In July 2012, the Federal Trade Commission (FTC) withdrew its July 2003 policy statement on monetary equitable remedies in competition cases ("the Statement").1 In deciding to change its policy, the FTC said that the Statement provided "an overly restrictive view of the Commission's options for equitable remedies" and that existing law provides the appropriate guidance. The FTC indicated that the Statement had restricted the number of times it sought monetary remedies in antitrust cases, having only pursued such relief twice in the nine years after the Statement was issued. While the change in FTC policy signals that the FTC will likely use disgorgement more often, we doubt that disgorgement will become an ordinary remedy. We do expect, however, that the FTC will look for opportunities to seek disgorgement, because FTC Chairman Jon Leibowitz has been considering ways to expand the scope and reach of the Federal Trade Commission Act, which prohibits unfair and deceptive methods of competition.
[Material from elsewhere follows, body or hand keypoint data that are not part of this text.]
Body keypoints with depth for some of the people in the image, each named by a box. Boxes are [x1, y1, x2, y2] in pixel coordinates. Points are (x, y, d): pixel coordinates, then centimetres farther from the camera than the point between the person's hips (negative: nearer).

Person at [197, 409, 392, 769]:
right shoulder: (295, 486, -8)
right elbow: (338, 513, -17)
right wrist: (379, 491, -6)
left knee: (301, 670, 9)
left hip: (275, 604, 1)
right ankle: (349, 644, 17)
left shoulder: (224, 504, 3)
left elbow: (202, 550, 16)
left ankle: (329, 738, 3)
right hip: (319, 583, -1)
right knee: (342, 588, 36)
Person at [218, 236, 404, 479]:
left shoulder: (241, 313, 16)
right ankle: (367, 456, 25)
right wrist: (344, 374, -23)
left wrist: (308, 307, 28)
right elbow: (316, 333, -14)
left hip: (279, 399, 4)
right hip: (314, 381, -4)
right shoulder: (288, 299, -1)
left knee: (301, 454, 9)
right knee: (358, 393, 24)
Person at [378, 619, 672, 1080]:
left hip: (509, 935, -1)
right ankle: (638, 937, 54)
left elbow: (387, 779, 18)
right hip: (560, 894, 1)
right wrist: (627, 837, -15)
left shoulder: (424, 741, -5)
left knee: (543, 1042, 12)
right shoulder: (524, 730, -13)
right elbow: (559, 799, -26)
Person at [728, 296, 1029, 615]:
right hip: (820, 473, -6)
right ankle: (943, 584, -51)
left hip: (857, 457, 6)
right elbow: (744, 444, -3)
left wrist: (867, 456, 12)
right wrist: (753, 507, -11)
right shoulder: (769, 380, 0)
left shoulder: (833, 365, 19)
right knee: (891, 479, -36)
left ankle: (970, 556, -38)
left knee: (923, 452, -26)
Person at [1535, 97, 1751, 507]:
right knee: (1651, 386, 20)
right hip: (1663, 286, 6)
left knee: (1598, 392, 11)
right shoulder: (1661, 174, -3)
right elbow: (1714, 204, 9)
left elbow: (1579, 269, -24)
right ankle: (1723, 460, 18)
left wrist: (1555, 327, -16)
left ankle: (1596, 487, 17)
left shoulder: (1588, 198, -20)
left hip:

The Statement discussed the factors the FTC would consider when seeking return or disgorgement of illegally obtained profits arising from antitrust violations. The goal of obtaining disgorgement, according to the Statement, is to "depriv[e] the violator of any of the benefits of illegal conduct," and restitution, which is intended to restore victims to the position in which they would have been had the violator not engaged in the illegal conduct. The Statement provided that in order for the FTC to seek monetary remedies, the violation must be clear; the calculation of the payment must have a reasonable basis; and the FTC must consider the value of seeking monetary relief in light of other remedies available. A particularly strong showing under one of these factors could have affected whether the FTC pursued monetary relief.

Notably, the FTC's revocation of the Statement comes shortly after the Department of Justice (DOJ), for the first time ever, pursued disgorgement for an alleged antitrust violation under the Sherman Act.2 Through settlement agreements with KeySpan Corporation and Morgan Stanley Capital Group, Inc., the DOJ was able to secure a total of nearly $17 million in disgorgement of profits for the two companies' alleged manipulation of the New York City electric generating capacity market.

Footnotes

1 Federal Trade Commission. "Policy Statement on Monetary Equitable Remedies in Competition Cases." July 25, 2003, available at: www.ftc.gov/os/2003/07/disgorgementfrn.htm; Federal Trade Commission. "Withdrawal of the Commission's Policy Statement on Monetary Equitable Remedies in Competition Cases." July 31, 2012, available at: www.ftc.gov/opa/2012/07/disgorgement.shtm.

2 United States v. KeySpan Corporation, 783 F. Supp. 2d 633 (S.D.N.Y. 2011).